* **Job**: Omitting any pictures, transcribe the entries below exactly.

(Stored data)

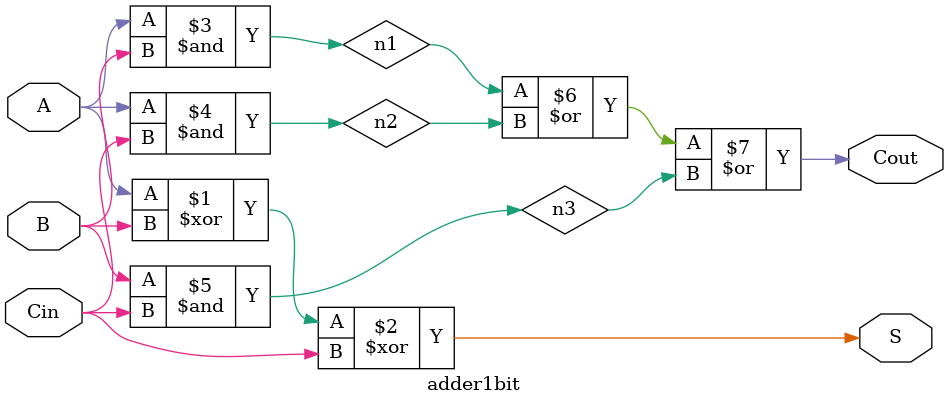
<source format=v>


module adder1bit (A, B, Cin, S, Cout);
	input A,B;			// Two 1-bit addends.
	input Cin;			// 1-bit carry-in.
	output S;			// The 1-bit sum.
	output Cout;		// 1-bit carry-out from the MSB.
	
	wire n1, n2, n3;
	
	xor Gate3(S,A,B,Cin);
	and Gate2(n1, A, B);
	and Gate21(n2, A, Cin);
	and Gate22(n3, B, Cin);
	or Gate1(Cout, n1, n2, n3);
	
endmodule


</source>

* **Answer space**:
<source format=v>


module adder1bit (A, B, Cin, S, Cout);
	input A,B;			// Two 1-bit addends.
	input Cin;			// 1-bit carry-in.
	output S;			// The 1-bit sum.
	output Cout;		// 1-bit carry-out from the MSB.
	
	wire n1, n2, n3;
	
	xor Gate3(S,A,B,Cin);
	and Gate2(n1, A, B);
	and Gate21(n2, A, Cin);
	and Gate22(n3, B, Cin);
	or Gate1(Cout, n1, n2, n3);
	
endmodule


</source>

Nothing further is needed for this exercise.